*Problem*.
Your task is to return the data below, word for word.

*Provided data*.
—————

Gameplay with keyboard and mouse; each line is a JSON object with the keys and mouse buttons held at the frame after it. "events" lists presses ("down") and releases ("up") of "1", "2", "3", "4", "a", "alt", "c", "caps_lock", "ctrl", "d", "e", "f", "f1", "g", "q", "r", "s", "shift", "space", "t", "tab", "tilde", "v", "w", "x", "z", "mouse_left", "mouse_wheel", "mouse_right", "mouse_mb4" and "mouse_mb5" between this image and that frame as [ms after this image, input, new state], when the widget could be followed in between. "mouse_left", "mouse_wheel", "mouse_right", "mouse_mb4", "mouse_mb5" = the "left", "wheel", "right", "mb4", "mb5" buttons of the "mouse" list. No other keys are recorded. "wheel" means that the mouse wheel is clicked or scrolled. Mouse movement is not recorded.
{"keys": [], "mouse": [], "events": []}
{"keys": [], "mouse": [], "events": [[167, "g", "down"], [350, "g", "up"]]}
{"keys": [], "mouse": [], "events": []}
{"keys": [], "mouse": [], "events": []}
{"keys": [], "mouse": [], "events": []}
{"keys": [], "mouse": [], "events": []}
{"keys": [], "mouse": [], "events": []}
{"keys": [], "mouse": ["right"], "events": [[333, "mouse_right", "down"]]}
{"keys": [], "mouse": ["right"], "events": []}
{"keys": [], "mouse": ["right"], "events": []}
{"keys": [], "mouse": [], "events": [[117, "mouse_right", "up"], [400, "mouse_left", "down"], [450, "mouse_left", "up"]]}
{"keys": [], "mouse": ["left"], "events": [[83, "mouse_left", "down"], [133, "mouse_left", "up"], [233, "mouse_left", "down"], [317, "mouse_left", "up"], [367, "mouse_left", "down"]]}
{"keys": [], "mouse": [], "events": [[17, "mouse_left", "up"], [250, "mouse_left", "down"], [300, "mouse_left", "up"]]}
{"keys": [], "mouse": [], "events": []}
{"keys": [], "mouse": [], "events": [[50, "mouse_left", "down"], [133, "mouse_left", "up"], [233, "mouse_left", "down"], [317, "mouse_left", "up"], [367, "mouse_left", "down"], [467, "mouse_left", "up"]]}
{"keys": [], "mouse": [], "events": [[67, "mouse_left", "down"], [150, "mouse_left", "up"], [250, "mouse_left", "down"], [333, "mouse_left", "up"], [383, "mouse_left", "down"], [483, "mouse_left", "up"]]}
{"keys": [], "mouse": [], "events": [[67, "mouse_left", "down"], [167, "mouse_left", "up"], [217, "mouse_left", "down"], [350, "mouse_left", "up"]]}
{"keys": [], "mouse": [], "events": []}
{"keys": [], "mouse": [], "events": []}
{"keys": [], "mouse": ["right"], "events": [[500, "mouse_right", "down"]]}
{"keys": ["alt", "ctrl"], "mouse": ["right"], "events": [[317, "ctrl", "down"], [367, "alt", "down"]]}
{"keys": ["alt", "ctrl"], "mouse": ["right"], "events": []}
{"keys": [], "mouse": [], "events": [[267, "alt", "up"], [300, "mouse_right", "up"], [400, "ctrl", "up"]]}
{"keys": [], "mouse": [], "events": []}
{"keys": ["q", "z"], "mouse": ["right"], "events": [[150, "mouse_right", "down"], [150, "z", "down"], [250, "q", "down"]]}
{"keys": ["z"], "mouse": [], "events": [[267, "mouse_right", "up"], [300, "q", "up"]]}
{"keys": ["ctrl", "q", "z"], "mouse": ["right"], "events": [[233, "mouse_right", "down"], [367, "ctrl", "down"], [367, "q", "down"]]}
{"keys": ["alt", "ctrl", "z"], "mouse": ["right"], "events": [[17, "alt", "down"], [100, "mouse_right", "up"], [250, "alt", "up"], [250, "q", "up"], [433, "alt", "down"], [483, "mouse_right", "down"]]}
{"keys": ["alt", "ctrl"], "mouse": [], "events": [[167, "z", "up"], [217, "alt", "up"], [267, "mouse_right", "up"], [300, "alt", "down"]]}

—————

*Answer box*.
Gameplay with keyboard and mouse; each line is a JSON object with the keys and mouse buttons held at the frame after it. "events" lists presses ("down") and releases ("up") of "1", "2", "3", "4", "a", "alt", "c", "caps_lock", "ctrl", "d", "e", "f", "f1", "g", "q", "r", "s", "shift", "space", "t", "tab", "tilde", "v", "w", "x", "z", "mouse_left", "mouse_wheel", "mouse_right", "mouse_mb4" and "mouse_mb5" between this image and that frame as [ms after this image, input, new state], when the widget could be followed in between. "mouse_left", "mouse_wheel", "mouse_right", "mouse_mb4", "mouse_mb5" = the "left", "wheel", "right", "mb4", "mb5" buttons of the "mouse" list. No other keys are recorded. "wheel" means that the mouse wheel is clicked or scrolled. Mouse movement is not recorded.
{"keys": [], "mouse": [], "events": []}
{"keys": [], "mouse": [], "events": [[167, "g", "down"], [350, "g", "up"]]}
{"keys": [], "mouse": [], "events": []}
{"keys": [], "mouse": [], "events": []}
{"keys": [], "mouse": [], "events": []}
{"keys": [], "mouse": [], "events": []}
{"keys": [], "mouse": [], "events": []}
{"keys": [], "mouse": ["right"], "events": [[333, "mouse_right", "down"]]}
{"keys": [], "mouse": ["right"], "events": []}
{"keys": [], "mouse": ["right"], "events": []}
{"keys": [], "mouse": [], "events": [[117, "mouse_right", "up"], [400, "mouse_left", "down"], [450, "mouse_left", "up"]]}
{"keys": [], "mouse": ["left"], "events": [[83, "mouse_left", "down"], [133, "mouse_left", "up"], [233, "mouse_left", "down"], [317, "mouse_left", "up"], [367, "mouse_left", "down"]]}
{"keys": [], "mouse": [], "events": [[17, "mouse_left", "up"], [250, "mouse_left", "down"], [300, "mouse_left", "up"]]}
{"keys": [], "mouse": [], "events": []}
{"keys": [], "mouse": [], "events": [[50, "mouse_left", "down"], [133, "mouse_left", "up"], [233, "mouse_left", "down"], [317, "mouse_left", "up"], [367, "mouse_left", "down"], [467, "mouse_left", "up"]]}
{"keys": [], "mouse": [], "events": [[67, "mouse_left", "down"], [150, "mouse_left", "up"], [250, "mouse_left", "down"], [333, "mouse_left", "up"], [383, "mouse_left", "down"], [483, "mouse_left", "up"]]}
{"keys": [], "mouse": [], "events": [[67, "mouse_left", "down"], [167, "mouse_left", "up"], [217, "mouse_left", "down"], [350, "mouse_left", "up"]]}
{"keys": [], "mouse": [], "events": []}
{"keys": [], "mouse": [], "events": []}
{"keys": [], "mouse": ["right"], "events": [[500, "mouse_right", "down"]]}
{"keys": ["alt", "ctrl"], "mouse": ["right"], "events": [[317, "ctrl", "down"], [367, "alt", "down"]]}
{"keys": ["alt", "ctrl"], "mouse": ["right"], "events": []}
{"keys": [], "mouse": [], "events": [[267, "alt", "up"], [300, "mouse_right", "up"], [400, "ctrl", "up"]]}
{"keys": [], "mouse": [], "events": []}
{"keys": ["q", "z"], "mouse": ["right"], "events": [[150, "mouse_right", "down"], [150, "z", "down"], [250, "q", "down"]]}
{"keys": ["z"], "mouse": [], "events": [[267, "mouse_right", "up"], [300, "q", "up"]]}
{"keys": ["ctrl", "q", "z"], "mouse": ["right"], "events": [[233, "mouse_right", "down"], [367, "ctrl", "down"], [367, "q", "down"]]}
{"keys": ["alt", "ctrl", "z"], "mouse": ["right"], "events": [[17, "alt", "down"], [100, "mouse_right", "up"], [250, "alt", "up"], [250, "q", "up"], [433, "alt", "down"], [483, "mouse_right", "down"]]}
{"keys": ["alt", "ctrl"], "mouse": [], "events": [[167, "z", "up"], [217, "alt", "up"], [267, "mouse_right", "up"], [300, "alt", "down"]]}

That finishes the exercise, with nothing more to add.